> _Jobs_
1. Duplicate the part of the article on becoming a drama teacher that opens with the words containing "Community Programs" and closes with "Places, Everyone!".
2. Set down the part of the plant sheet records that opens with the line containing "name author: Müll. Arg." and runs through the end of the records.

---------- Page text ----------

Are you ready to combine your passion for performance with your interest in educating others? Do you want to share your love of being onstage with aspiring thespians? It sounds like working as a drama teacher could be a fantastic match for you. 

Check out these critical steps on the road to working as an acting teacher.

Consider Education Requirements 

A specific degree isn’t necessarily required for all drama teacher positions, but if you plan to work in an educational setting, you will likely be asked to provide some proof of expertise and study. A teaching degree or acting degree is a good place to start, but various school districts, colleges, and universities will demand different certifications, so make sure you’ve researched those requirements before you start looking for jobs. 

While a degree might not be a prerequisite for positions outside of the educational sector, having one will certainly give you an edge on other candidates with less expertise. 

Put Your Acting Skills to the Test 

In order to teach others how to act, you need to have some acting experience yourself! The more performances you have on your resume, the more you’ll have to offer your future students. Whether you’ve picked up experience in school, community theater, or on the professional stage, you should keep a careful record of every role you’ve played so you can share that with prospective employers. If you have a video reel of your acting skills, all the better! 

It’s also helpful to have experience working in other elements of theater. Aspiring drama teachers should seek out opportunities to direct, work in set design, or design costumes. These skills will come in handy if they are asked to take the lead on student productions down the road.

How Much Does a Drama Teacher Make? 

According to ZipRecruiter, the average drama teacher salary in 2021 was $51,033 per year. Since drama teachers can work in so many different settings, there’s a lot of variation in the industry. A drama teacher at a private school, for example, might earn a great deal more than someone offering their skills as part of a nonprofit community education or arts program. 

Jobs for Drama Teachers 

Speaking of the many different settings in which a drama teacher can work, let’s talk about a few of those options. 

High School 

Many film, TV, and stage superstars discover their passion and talent for performing when they’re teenagers. It’s up to a high school drama teacher to identify students with that passion and guide them through those early years in front of the audience. Acting teachers who hold these positions will often act as mentors to their students, too. 

Universities and Colleges 

Hopeful actors will often pursue drama degrees of their own, and colleges and universities need faculty to teach those classes. Students at this level will probably enter the classroom with some baseline level of talent. Teachers will then be responsible for supporting those artists as they refine their craft and look for more opportunities to perform. 

Community Programs

Most towns and cities offer arts education programming for students of all ages. Teaching in these programs is a meaningful way to share your skills and passion. 

Summer Camps

If you’re a drama teacher and have flexibility in your schedule over the summer, you might consider exploring jobs working in summer camps. Some camps are entirely focused on theater, while others offer an acting or performance elective for campers as part of a broader curriculum. What a fun (and fulfilling) way to spend the season! 

Places, Everyone! 

It’s time to take the (proverbial) stage and spread the joy of theater to others. If you’re interested in teaching drama or acting, there are many places where you can do so. You have the opportunity to share joy with so many aspiring thespians!

---------- Entries provided ----------

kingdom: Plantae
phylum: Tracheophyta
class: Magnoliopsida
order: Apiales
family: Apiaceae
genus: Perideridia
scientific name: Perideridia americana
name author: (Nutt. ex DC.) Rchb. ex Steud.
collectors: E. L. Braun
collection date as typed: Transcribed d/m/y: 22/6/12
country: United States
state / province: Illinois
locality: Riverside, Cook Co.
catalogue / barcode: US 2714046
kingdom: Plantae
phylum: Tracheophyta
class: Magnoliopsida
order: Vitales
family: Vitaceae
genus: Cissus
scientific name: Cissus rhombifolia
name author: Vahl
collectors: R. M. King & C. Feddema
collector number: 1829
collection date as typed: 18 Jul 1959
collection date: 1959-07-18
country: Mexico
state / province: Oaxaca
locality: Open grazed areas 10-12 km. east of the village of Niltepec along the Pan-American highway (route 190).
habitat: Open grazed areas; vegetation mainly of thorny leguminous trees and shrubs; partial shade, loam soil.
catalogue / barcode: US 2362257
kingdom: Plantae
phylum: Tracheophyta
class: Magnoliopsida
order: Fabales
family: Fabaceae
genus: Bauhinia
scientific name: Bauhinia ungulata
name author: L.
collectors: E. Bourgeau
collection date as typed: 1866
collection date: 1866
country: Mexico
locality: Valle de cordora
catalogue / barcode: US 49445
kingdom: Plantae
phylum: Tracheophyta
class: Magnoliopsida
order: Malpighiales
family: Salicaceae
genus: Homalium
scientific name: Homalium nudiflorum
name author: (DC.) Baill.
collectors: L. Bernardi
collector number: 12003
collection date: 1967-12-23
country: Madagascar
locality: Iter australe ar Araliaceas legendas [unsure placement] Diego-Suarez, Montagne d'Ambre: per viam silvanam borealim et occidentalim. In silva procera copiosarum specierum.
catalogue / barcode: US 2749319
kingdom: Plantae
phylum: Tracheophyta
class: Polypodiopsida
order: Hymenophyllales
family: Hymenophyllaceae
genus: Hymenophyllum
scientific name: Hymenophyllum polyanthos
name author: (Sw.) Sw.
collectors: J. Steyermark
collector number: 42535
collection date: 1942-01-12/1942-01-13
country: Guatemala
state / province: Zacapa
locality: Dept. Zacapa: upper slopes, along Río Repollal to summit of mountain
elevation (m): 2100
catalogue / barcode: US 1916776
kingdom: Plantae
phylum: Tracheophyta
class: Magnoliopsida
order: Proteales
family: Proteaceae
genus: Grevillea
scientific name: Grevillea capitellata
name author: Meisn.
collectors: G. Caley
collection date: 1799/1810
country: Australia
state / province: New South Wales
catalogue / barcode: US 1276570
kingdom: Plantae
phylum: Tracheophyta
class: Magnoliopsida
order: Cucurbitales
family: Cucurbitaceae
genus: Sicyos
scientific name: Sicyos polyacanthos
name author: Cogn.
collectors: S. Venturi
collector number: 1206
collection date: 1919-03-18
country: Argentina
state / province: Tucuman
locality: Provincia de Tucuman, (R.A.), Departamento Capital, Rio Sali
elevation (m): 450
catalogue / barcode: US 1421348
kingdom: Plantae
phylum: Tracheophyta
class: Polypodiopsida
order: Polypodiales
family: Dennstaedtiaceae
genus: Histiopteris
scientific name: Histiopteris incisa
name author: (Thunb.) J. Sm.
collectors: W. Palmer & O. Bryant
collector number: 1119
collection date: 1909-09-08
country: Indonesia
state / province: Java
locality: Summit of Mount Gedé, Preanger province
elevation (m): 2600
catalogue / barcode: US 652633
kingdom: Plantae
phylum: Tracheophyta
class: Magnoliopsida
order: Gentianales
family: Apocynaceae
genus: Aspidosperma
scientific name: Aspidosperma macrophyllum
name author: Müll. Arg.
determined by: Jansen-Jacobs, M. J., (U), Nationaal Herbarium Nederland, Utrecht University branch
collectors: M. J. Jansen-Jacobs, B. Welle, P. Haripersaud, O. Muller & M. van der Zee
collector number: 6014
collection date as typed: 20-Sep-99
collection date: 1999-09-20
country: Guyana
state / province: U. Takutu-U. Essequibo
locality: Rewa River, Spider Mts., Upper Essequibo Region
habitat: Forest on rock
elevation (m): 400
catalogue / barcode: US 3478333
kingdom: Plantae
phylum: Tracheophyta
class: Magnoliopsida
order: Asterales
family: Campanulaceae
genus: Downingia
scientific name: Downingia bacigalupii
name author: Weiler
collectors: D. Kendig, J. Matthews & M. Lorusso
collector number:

----------

> _Solutions per task_
1.
Community Programs

Most towns and cities offer arts education programming for students of all ages. Teaching in these programs is a meaningful way to share your skills and passion. 

Summer Camps

If you’re a drama teacher and have flexibility in your schedule over the summer, you might consider exploring jobs working in summer camps. Some camps are entirely focused on theater, while others offer an acting or performance elective for campers as part of a broader curriculum. What a fun (and fulfilling) way to spend the season! 

Places, Everyone!

2.
name author: Müll. Arg.
determined by: Jansen-Jacobs, M. J., (U), Nationaal Herbarium Nederland, Utrecht University branch
collectors: M. J. Jansen-Jacobs, B. Welle, P. Haripersaud, O. Muller & M. van der Zee
collector number: 6014
collection date as typed: 20-Sep-99
collection date: 1999-09-20
country: Guyana
state / province: U. Takutu-U. Essequibo
locality: Rewa River, Spider Mts., Upper Essequibo Region
habitat: Forest on rock
elevation (m): 400
catalogue / barcode: US 3478333
kingdom: Plantae
phylum: Tracheophyta
class: Magnoliopsida
order: Asterales
family: Campanulaceae
genus: Downingia
scientific name: Downingia bacigalupii
name author: Weiler
collectors: D. Kendig, J. Matthews & M. Lorusso
collector number:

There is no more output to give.